◆ **REQUIREMENT**: Each line of the listing that includes the string "ankle" needs to be located and copied.

##############################

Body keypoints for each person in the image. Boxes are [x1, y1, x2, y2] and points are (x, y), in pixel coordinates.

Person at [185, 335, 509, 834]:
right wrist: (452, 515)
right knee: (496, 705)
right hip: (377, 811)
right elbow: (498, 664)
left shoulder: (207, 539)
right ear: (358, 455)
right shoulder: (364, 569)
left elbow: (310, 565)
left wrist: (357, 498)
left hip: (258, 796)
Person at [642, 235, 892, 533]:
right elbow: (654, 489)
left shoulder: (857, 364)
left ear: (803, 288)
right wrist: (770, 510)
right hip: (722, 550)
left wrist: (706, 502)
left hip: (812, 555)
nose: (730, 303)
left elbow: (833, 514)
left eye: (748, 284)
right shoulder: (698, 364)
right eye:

##############################

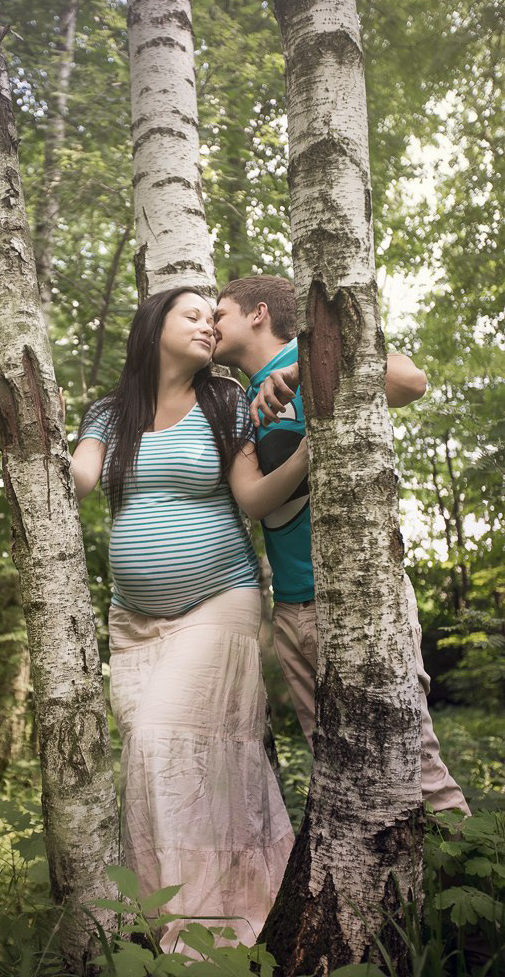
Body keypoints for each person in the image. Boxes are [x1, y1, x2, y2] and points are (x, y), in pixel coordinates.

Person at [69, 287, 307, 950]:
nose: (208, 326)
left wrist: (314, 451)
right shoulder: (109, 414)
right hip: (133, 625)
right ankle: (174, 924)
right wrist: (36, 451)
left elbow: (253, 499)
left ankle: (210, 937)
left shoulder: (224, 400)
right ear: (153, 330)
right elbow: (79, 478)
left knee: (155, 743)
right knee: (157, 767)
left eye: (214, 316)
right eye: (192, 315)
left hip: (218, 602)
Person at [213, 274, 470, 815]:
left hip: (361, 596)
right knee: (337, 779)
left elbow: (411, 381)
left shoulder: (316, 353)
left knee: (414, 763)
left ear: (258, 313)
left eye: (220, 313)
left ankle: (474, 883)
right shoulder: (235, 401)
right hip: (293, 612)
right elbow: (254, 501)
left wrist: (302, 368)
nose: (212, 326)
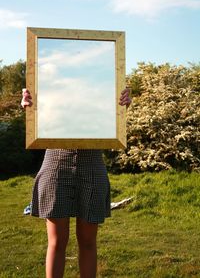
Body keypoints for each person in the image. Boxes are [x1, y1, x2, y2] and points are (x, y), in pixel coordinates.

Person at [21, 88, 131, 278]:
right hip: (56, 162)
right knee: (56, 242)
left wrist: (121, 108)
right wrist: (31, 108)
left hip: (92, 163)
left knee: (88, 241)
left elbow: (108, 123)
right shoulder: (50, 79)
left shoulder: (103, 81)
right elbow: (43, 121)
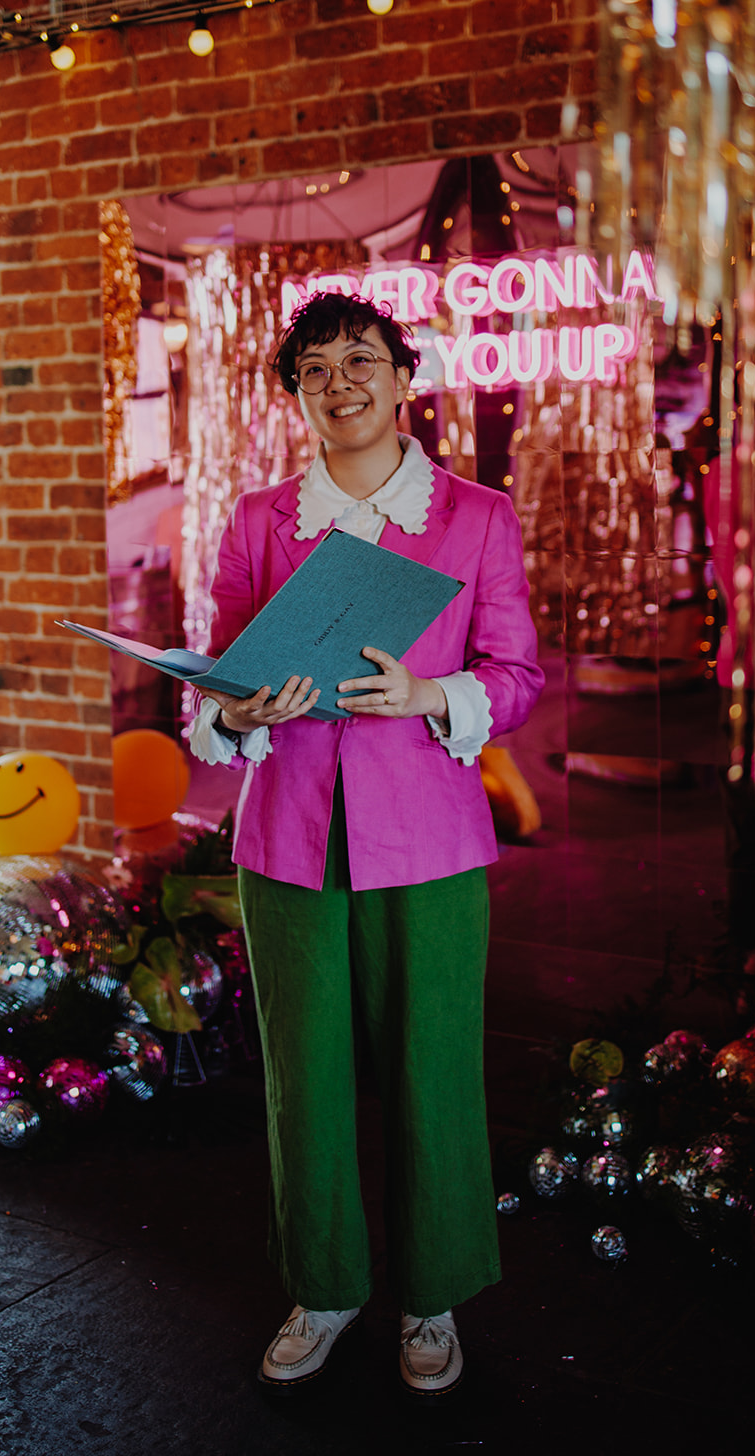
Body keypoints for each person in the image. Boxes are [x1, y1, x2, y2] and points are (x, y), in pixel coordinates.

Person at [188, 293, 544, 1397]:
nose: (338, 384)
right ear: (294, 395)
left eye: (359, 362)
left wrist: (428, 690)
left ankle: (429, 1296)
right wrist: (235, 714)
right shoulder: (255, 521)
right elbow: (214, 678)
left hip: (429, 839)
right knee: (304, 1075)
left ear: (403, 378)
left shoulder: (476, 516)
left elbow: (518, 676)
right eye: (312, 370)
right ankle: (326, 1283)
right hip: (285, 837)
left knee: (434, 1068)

##############################

◆ **SOLUTION FOR THIS EXERCISE**:
right ankle: (174, 924)
left ankle: (210, 937)
left ankle: (474, 883)
left ankle: (429, 1296)
right ankle: (326, 1283)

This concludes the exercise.